● **Task brief**: The reply is to contain the full listing, repeated exactly, with pictures left out.
Start of Block
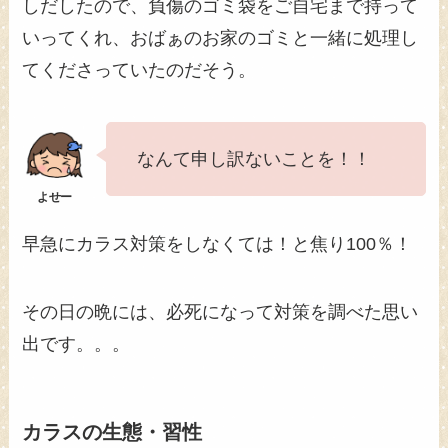
しだしたので、負傷のゴミ袋をご自宅まで持って
いってくれ、おばぁのお家のゴミと一緒に処理し
てくださっていたのだそう。
なんて申し訳ないことを！！
早急にカラス対策をしなくては！と焦り100％！
その日の晩には、必死になって対策を調べた思い
出です。。。
カラスの生態・習性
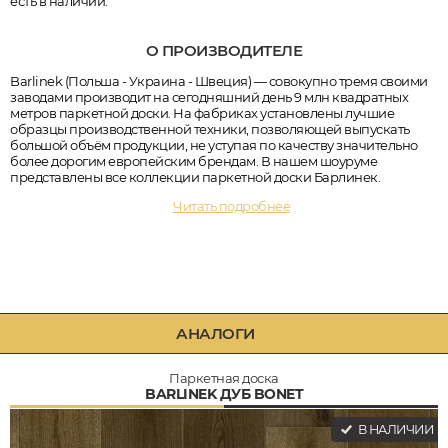
есть в наличии.
О ПРОИЗВОДИТЕЛЕ
Barlinek (Польша - Украина - Швеция) — совокупно тремя своими
заводами производит на сегодняшний день 9 млн квадратных
метров паркетной доски. На фабриках установлены лучшие
образцы производственной техники, позволяющей выпускать
большой объём продукции, не уступая по качеству значительно
более дорогим европейским брендам. В нашем шоуруме
представлены все коллекции паркетной доски Барлинек.
Читать подробнее
АНАЛОГИ
Паркетная доска
BARLINEK ДУБ BONET
В НАЛИЧИИ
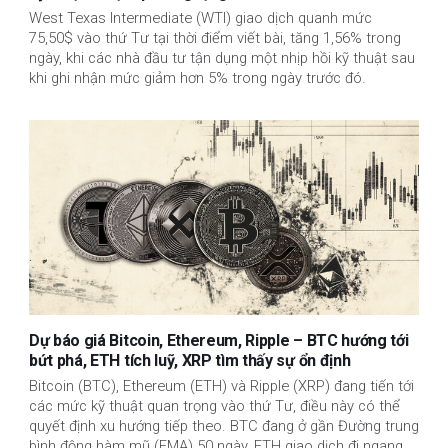
West Texas Intermediate (WTI) giao dịch quanh mức
75,50$ vào thứ Tư tại thời điểm viết bài, tăng 1,56% trong
ngày, khi các nhà đầu tư tận dụng một nhịp hồi kỹ thuật sau
khi ghi nhận mức giảm hơn 5% trong ngày trước đó.
Dự báo giá Bitcoin, Ethereum, Ripple – BTC hướng tới
bứt phá, ETH tích luỹ, XRP tìm thấy sự ổn định
Bitcoin (BTC), Ethereum (ETH) và Ripple (XRP) đang tiến tới
các mức kỹ thuật quan trọng vào thứ Tư, điều này có thể
quyết định xu hướng tiếp theo. BTC đang ở gần Đường trung
bình động hàm mũ (EMA) 50 ngày, ETH giao dịch đi ngang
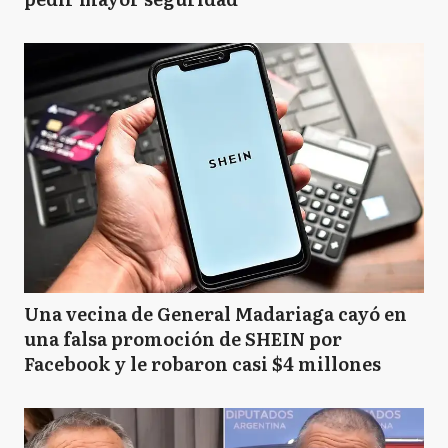
Una vecina de General Madariaga cayó en
una falsa promoción de SHEIN por
Facebook y le robaron casi $4 millones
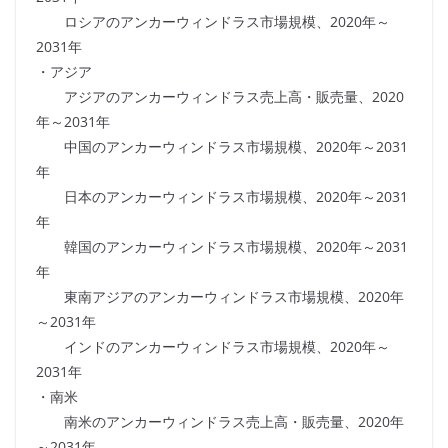
ロシアのアンカーウィンドラス市場規模、2020年～
2031年
・アジア
アジアのアンカーウィンドラス売上高・販売量、2020
年～2031年
中国のアンカーウィンドラス市場規模、2020年～2031
年
日本のアンカーウィンドラス市場規模、2020年～2031
年
韓国のアンカーウィンドラス市場規模、2020年～2031
年
東南アジアのアンカーウィンドラス市場規模、2020年
～2031年
インドのアンカーウィンドラス市場規模、2020年～
2031年
・南米
南米のアンカーウィンドラス売上高・販売量、2020年
～2031年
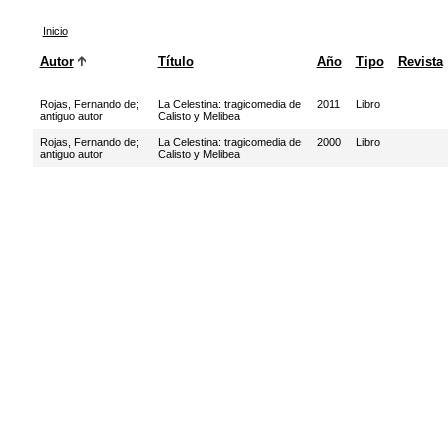
Inicio
Autor
Título
Año
Tipo
Revista
Rojas, Fernando de
;
La Celestina: tragicomedia de
2011
Libro
antiguo autor
Calisto y Melibea
Rojas, Fernando de
;
La Celestina: tragicomedia de
2000
Libro
antiguo autor
Calisto y Melibea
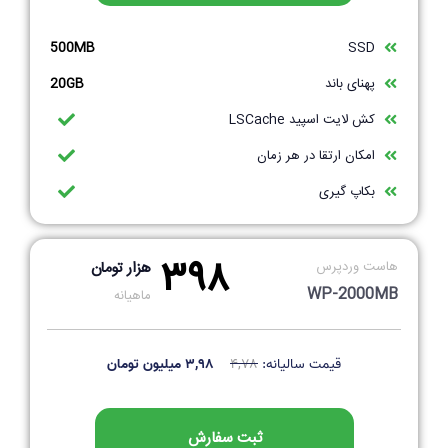
500MB
SSD
پهنای باند
20GB
کش لایت اسپید LSCache
امکان ارتقا در هر زمان
بکاپ گیری
۳۹۸
هاست وردپرس
هزار تومان
WP-2000MB
ماهیانه
قیمت سالیانه:
۴,۷۸
۳,۹۸ میلیون تومان
ثبت سفارش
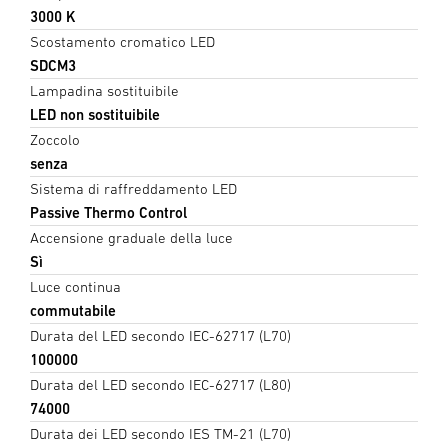
3000 K
Scostamento cromatico LED
SDCM3
Lampadina sostituibile
LED non sostituibile
Zoccolo
senza
Sistema di raffreddamento LED
Passive Thermo Control
Accensione graduale della luce
Sì
Luce continua
commutabile
Durata del LED secondo IEC-62717 (L70)
100000
Durata del LED secondo IEC-62717 (L80)
74000
Durata dei LED secondo IES TM-21 (L70)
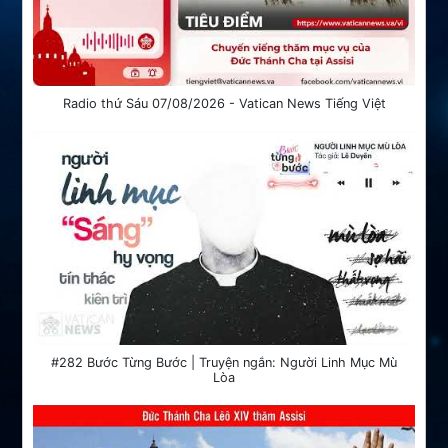
Radio thứ Sáu 07/08/2026 - Vatican News Tiếng Việt
#282 Bước Từng Bước | Truyện ngắn: Người Linh Mục Mù
Lòa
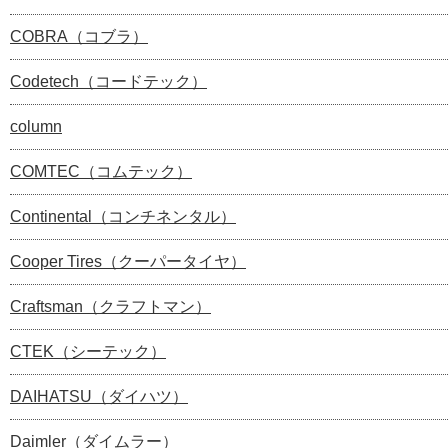
COBRA（コブラ）
Codetech（コードテック）
column
COMTEC（コムテック）
Continental（コンチネンタル）
Cooper Tires（クーパータイヤ）
Craftsman（クラフトマン）
CTEK（シーテック）
DAIHATSU（ダイハツ）
Daimler（ダイムラー）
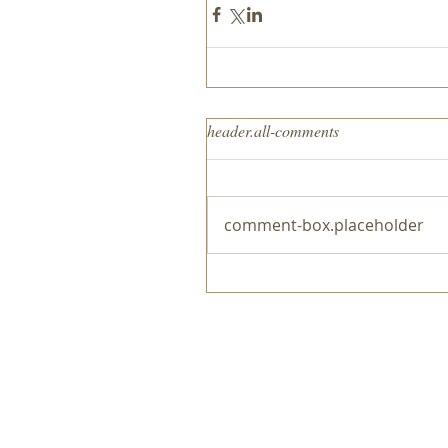
header.all-comments
comment-box.placeholder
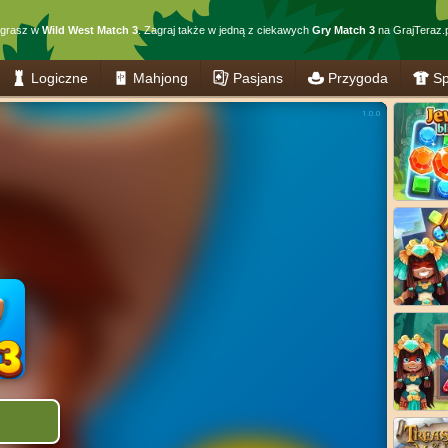
 grasz w
Wild West Match 3
. Zagraj także w jedną z ciekawych
Gry Match 3
na GrajTeraz.p
Logiczne
Mahjong
Pasjans
Przygoda
Sp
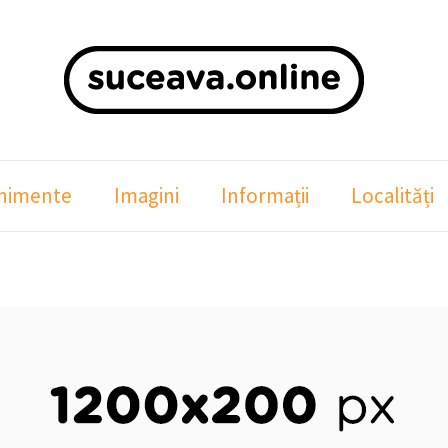
nimente
Imagini
Informații
Localități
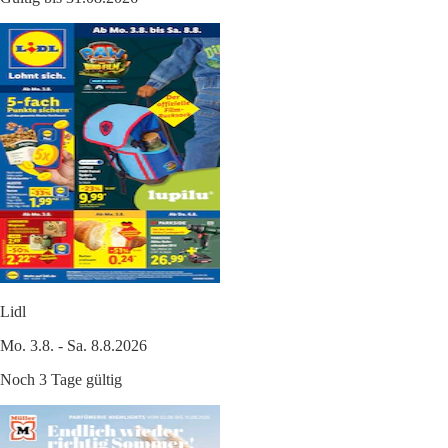
Lidl
Mo. 3.8. - Sa. 8.8.2026
Noch 3 Tage gültig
End of Block
● **Written solution**:
しだしたので、負傷のゴミ袋をご自宅まで持って
いってくれ、おばぁのお家のゴミと一緒に処理し
てくださっていたのだそう。
なんて申し訳ないことを！！
早急にカラス対策をしなくては！と焦り100％！
その日の晩には、必死になって対策を調べた思い
出です。。。
カラスの生態・習性
есть в наличии.
О ПРОИЗВОДИТЕЛЕ
Barlinek (Польша - Украина - Швеция) — совокупно тремя своими
заводами производит на сегодняшний день 9 млн квадратных
метров паркетной доски. На фабриках установлены лучшие
образцы производственной техники, позволяющей выпускать
большой объём продукции, не уступая по качеству значительно
более дорогим европейским брендам. В нашем шоуруме
представлены все коллекции паркетной доски Барлинек.
Читать подробнее
АНАЛОГИ
Паркетная доска
BARLINEK ДУБ BONET
В НАЛИЧИИ
West Texas Intermediate (WTI) giao dịch quanh mức
75,50$ vào thứ Tư tại thời điểm viết bài, tăng 1,56% trong
ngày, khi các nhà đầu tư tận dụng một nhịp hồi kỹ thuật sau
khi ghi nhận mức giảm hơn 5% trong ngày trước đó.
Dự báo giá Bitcoin, Ethereum, Ripple – BTC hướng tới
bứt phá, ETH tích luỹ, XRP tìm thấy sự ổn định
Bitcoin (BTC), Ethereum (ETH) và Ripple (XRP) đang tiến tới
các mức kỹ thuật quan trọng vào thứ Tư, điều này có thể
quyết định xu hướng tiếp theo. BTC đang ở gần Đường trung
bình động hàm mũ (EMA) 50 ngày, ETH giao dịch đi ngang
Una vecina de General Madariaga cayó en
una falsa promoción de SHEIN por
Facebook y le robaron casi $4 millones
ロシアのアンカーウィンドラス市場規模、2020年～
2031年
・アジア
アジアのアンカーウィンドラス売上高・販売量、2020
年～2031年
中国のアンカーウィンドラス市場規模、2020年～2031
年
日本のアンカーウィンドラス市場規模、2020年～2031
年
韓国のアンカーウィンドラス市場規模、2020年～2031
年
東南アジアのアンカーウィンドラス市場規模、2020年
～2031年
インドのアンカーウィンドラス市場規模、2020年～
2031年
・南米
南米のアンカーウィンドラス売上高・販売量、2020年
～2031年
Inicio
Autor
Título
Año
Tipo
Revista
Rojas, Fernando de
;
La Celestina: tragicomedia de
2011
Libro
antiguo autor
Calisto y Melibea
Rojas, Fernando de
;
La Celestina: tragicomedia de
2000
Libro
antiguo autor
Calisto y Melibea
500MB
SSD
پهنای باند
20GB
کش لایت اسپید LSCache
امکان ارتقا در هر زمان
بکاپ گیری
۳۹۸
هاست وردپرس
هزار تومان
WP-2000MB
ماهیانه
قیمت سالیانه:
۴,۷۸
۳,۹۸ میلیون تومان
ثبت سفارش
3000 K
Scostamento cromatico LED
SDCM3
Lampadina sostituibile
LED non sostituibile
Zoccolo
senza
Sistema di raffreddamento LED
Passive Thermo Control
Accensione graduale della luce
Sì
Luce continua
commutabile
Durata del LED secondo IEC-62717 (L70)
100000
Durata del LED secondo IEC-62717 (L80)
74000
Durata dei LED secondo IES TM-21 (L70)
Radio thứ Sáu 07/08/2026 - Vatican News Tiếng Việt
#282 Bước Từng Bước | Truyện ngắn: Người Linh Mục Mù
Lòa
COBRA（コブラ）
Codetech（コードテック）
column
COMTEC（コムテック）
Continental（コンチネンタル）
Cooper Tires（クーパータイヤ）
Craftsman（クラフトマン）
CTEK（シーテック）
DAIHATSU（ダイハツ）
Daimler（ダイムラー）
header.all-comments
comment-box.placeholder
 grasz w
Wild West Match 3
. Zagraj także w jedną z ciekawych
Gry Match 3
na GrajTeraz.p
Logiczne
Mahjong
Pasjans
Przygoda
Sp
nimente
Imagini
Informații
Localități
Lidl
Mo. 3.8. - Sa. 8.8.2026
Noch 3 Tage gültig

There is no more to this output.